**MATERIAL FOR THIS EXERCISE**
======
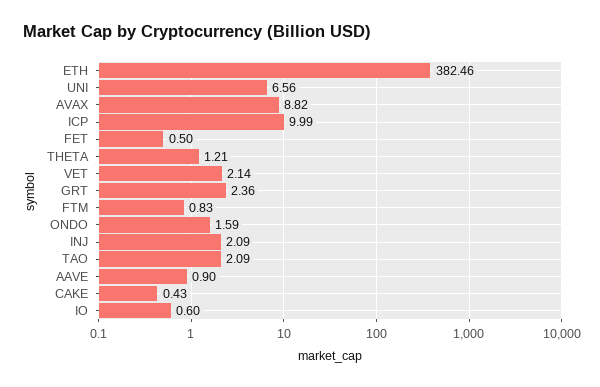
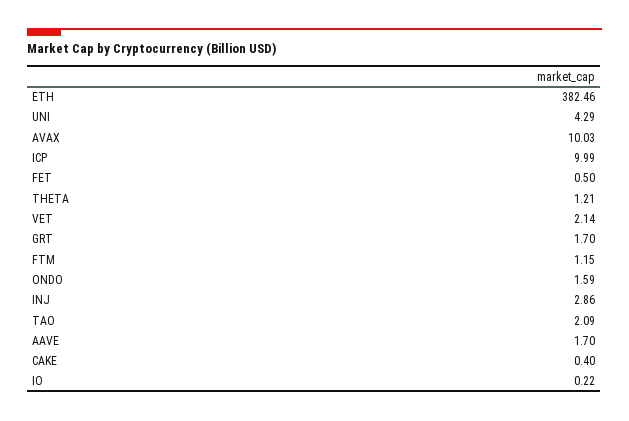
UNI: 6.56 -> 4.29
AVAX: 8.82 -> 10.03
GRT: 2.36 -> 1.7
FTM: 0.83 -> 1.15
INJ: 2.09 -> 2.86
AAVE: 0.9 -> 1.7
CAKE: 0.43 -> 0.4
IO: 0.6 -> 0.22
======
**REQUIRED WORK**
Send back every line of the listing exactly. Omit the images.

**THE COMPLETED TASK**
UNI: 6.56 -> 4.29
AVAX: 8.82 -> 10.03
GRT: 2.36 -> 1.7
FTM: 0.83 -> 1.15
INJ: 2.09 -> 2.86
AAVE: 0.9 -> 1.7
CAKE: 0.43 -> 0.4
IO: 0.6 -> 0.22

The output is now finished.